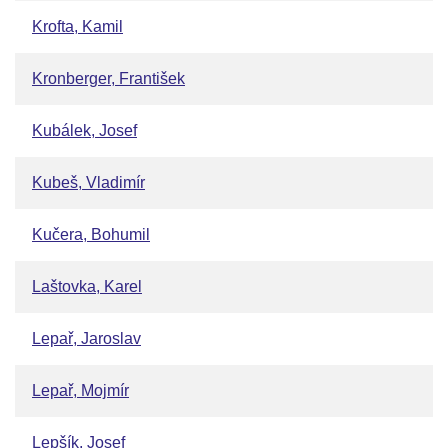
Krofta, Kamil
Kronberger, František
Kubálek, Josef
Kubeš, Vladimír
Kučera, Bohumil
Laštovka, Karel
Lepař, Jaroslav
Lepař, Mojmír
Lepšík, Josef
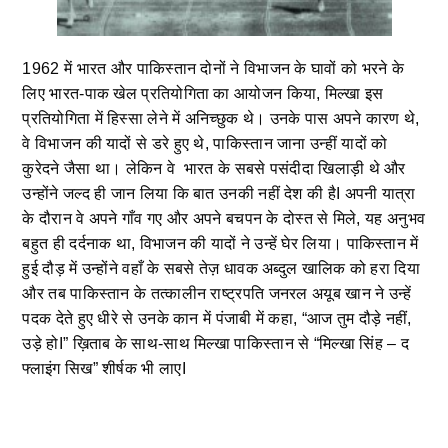
1962 में भारत और पाकिस्तान दोनों ने विभाजन के घावों को भरने के
लिए भारत-पाक खेल प्रतियोगिता का आयोजन किया, मिल्खा इस
प्रतियोगिता में हिस्सा लेने में अनिच्छुक थे। उनके पास अपने कारण थे,
वे विभाजन की यादों से डरे हुए थे, पाकिस्तान जाना उन्हीं यादों को
कुरेदने जैसा था। लेकिन वे भारत के सबसे पसंदीदा खिलाड़ी थे और
उन्होंने जल्द ही जान लिया कि बात उनकी नहीं देश की हैI अपनी यात्रा
के दौरान वे अपने गाँव गए और अपने बचपन के दोस्त से मिले, यह अनुभव
बहुत ही दर्दनाक था, विभाजन की यादों ने उन्हें घेर लिया। पाकिस्तान में
हुई दौड़ में उन्होंने वहाँ के सबसे तेज़ धावक अब्दुल खालिक को हरा दिया
और तब पाकिस्तान के तत्कालीन राष्ट्रपति जनरल अयूब खान ने उन्हें
पदक देते हुए धीरे से उनके कान में पंजाबी में कहा, “आज तुम दौड़े नहीं,
उड़े होI” ख़िताब के साथ-साथ मिल्खा पाकिस्तान से “मिल्खा सिंह – द
फ्लाइंग सिख” शीर्षक भी लाएI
....................
Output exactly, and only, the lines running from the one that contains "और तब पाकिस्तान" through the last line of the entries above.

और तब पाकिस्तान के तत्कालीन राष्ट्रपति जनरल अयूब खान ने उन्हें
पदक देते हुए धीरे से उनके कान में पंजाबी में कहा, “आज तुम दौड़े नहीं,
उड़े होI” ख़िताब के साथ-साथ मिल्खा पाकिस्तान से “मिल्खा सिंह – द
फ्लाइंग सिख” शीर्षक भी लाएI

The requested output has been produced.